> Your task
Pictures aside, copy exactly each line from the one that holds "50歲離職照顧家中生病長輩！" through the last line of the records below.

Saved data entries:
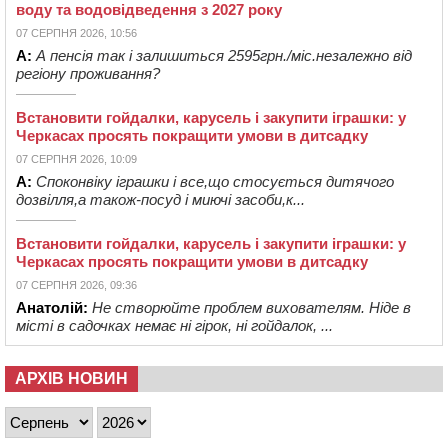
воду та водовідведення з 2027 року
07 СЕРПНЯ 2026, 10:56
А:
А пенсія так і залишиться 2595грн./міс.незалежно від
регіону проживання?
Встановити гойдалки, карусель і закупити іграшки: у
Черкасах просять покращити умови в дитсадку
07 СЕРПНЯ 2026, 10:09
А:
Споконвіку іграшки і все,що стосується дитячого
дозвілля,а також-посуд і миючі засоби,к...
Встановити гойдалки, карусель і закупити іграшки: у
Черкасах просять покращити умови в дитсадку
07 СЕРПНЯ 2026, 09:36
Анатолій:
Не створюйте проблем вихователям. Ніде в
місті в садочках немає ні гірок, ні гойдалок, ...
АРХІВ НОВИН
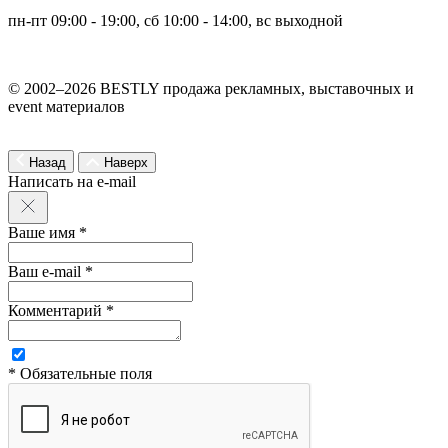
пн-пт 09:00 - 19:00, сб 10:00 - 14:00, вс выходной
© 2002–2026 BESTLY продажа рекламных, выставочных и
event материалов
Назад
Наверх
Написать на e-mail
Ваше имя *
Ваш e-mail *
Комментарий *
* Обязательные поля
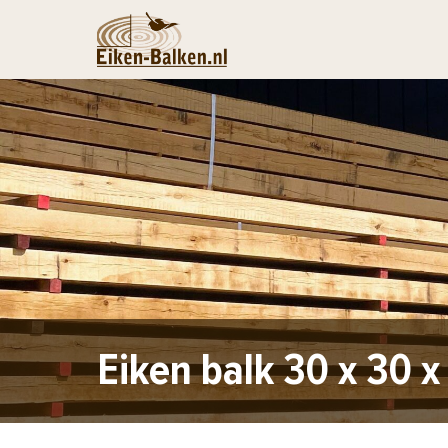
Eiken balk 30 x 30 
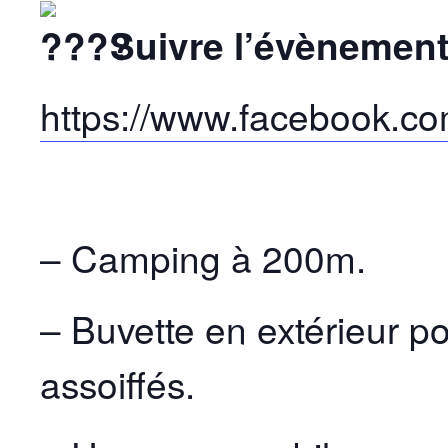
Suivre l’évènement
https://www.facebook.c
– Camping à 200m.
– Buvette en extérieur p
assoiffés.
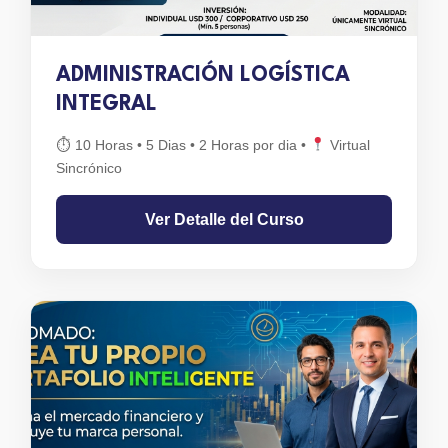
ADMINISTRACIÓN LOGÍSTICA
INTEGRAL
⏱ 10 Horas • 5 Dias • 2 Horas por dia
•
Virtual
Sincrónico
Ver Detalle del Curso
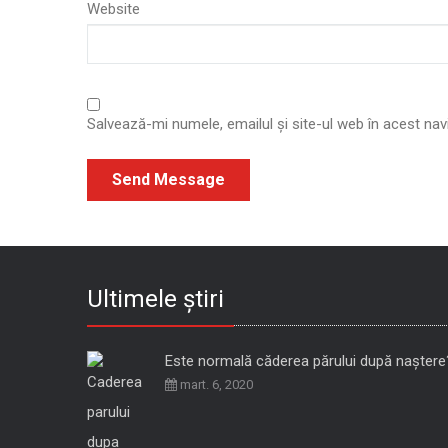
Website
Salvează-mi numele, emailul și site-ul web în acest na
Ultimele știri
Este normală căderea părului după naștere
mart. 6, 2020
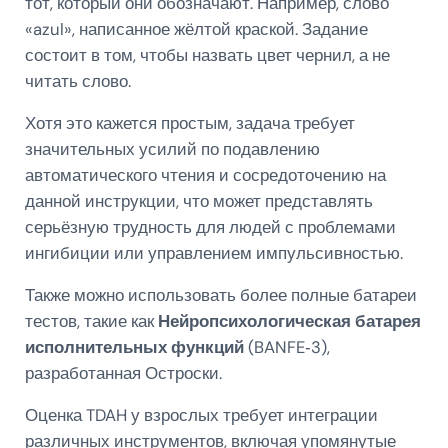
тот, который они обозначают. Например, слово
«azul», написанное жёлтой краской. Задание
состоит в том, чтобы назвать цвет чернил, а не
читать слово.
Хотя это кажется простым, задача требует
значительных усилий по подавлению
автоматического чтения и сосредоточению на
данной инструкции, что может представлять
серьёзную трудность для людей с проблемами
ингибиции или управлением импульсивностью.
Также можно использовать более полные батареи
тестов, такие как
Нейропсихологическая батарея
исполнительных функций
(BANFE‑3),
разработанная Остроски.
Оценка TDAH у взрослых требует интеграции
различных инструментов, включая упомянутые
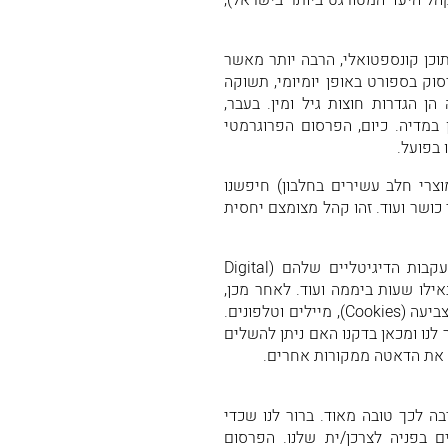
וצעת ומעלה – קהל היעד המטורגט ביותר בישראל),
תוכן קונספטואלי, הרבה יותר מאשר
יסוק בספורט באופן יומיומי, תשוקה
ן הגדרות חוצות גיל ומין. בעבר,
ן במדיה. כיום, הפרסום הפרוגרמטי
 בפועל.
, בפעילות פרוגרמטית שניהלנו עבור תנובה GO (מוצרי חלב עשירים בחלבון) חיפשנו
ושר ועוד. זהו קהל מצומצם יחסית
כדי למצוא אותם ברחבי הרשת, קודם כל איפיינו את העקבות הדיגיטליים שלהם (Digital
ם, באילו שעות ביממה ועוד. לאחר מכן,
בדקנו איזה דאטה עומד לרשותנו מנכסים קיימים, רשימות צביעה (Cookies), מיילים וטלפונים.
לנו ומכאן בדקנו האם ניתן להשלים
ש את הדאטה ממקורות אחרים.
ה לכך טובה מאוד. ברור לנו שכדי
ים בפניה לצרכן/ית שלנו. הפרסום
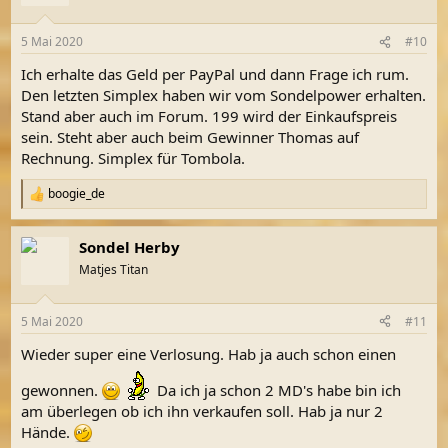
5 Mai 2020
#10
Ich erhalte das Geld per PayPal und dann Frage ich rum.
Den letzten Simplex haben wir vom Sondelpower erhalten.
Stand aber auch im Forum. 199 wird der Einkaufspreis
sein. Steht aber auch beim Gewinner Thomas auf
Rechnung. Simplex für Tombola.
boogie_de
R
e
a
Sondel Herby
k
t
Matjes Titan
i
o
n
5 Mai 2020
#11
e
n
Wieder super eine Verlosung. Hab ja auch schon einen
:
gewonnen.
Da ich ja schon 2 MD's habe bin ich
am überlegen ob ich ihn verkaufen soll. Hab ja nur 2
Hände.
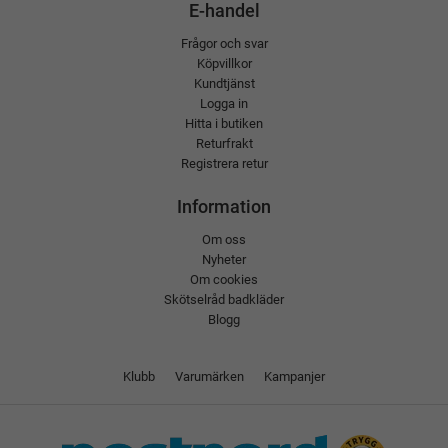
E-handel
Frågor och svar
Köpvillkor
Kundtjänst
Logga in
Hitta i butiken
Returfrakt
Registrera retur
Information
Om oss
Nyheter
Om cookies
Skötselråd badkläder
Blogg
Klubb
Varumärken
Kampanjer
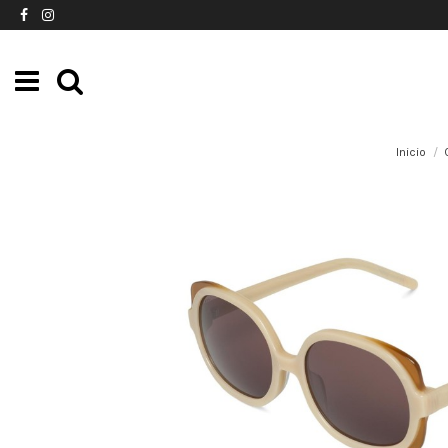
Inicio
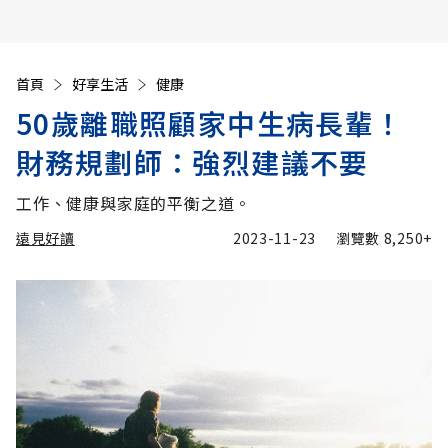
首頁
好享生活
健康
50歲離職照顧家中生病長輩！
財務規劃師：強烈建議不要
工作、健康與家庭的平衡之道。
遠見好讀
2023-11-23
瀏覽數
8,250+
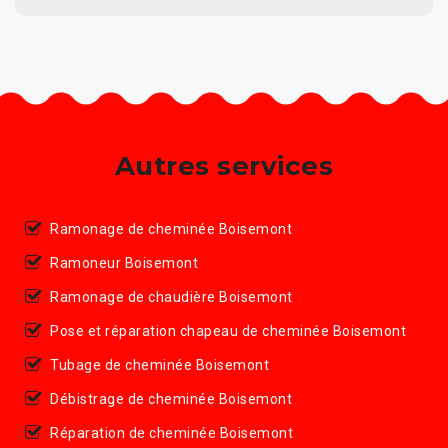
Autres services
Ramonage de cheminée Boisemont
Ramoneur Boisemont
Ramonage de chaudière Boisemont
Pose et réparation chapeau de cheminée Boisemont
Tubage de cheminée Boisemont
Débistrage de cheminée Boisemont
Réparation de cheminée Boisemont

> Answer space
50歲離職照顧家中生病長輩！
財務規劃師：強烈建議不要
工作、健康與家庭的平衡之道。
遠見好讀
2023-11-23
瀏覽數
8,250+
Autres services
Ramonage de cheminée Boisemont
Ramoneur Boisemont
Ramonage de chaudière Boisemont
Pose et réparation chapeau de cheminée Boisemont
Tubage de cheminée Boisemont
Débistrage de cheminée Boisemont
Réparation de cheminée Boisemont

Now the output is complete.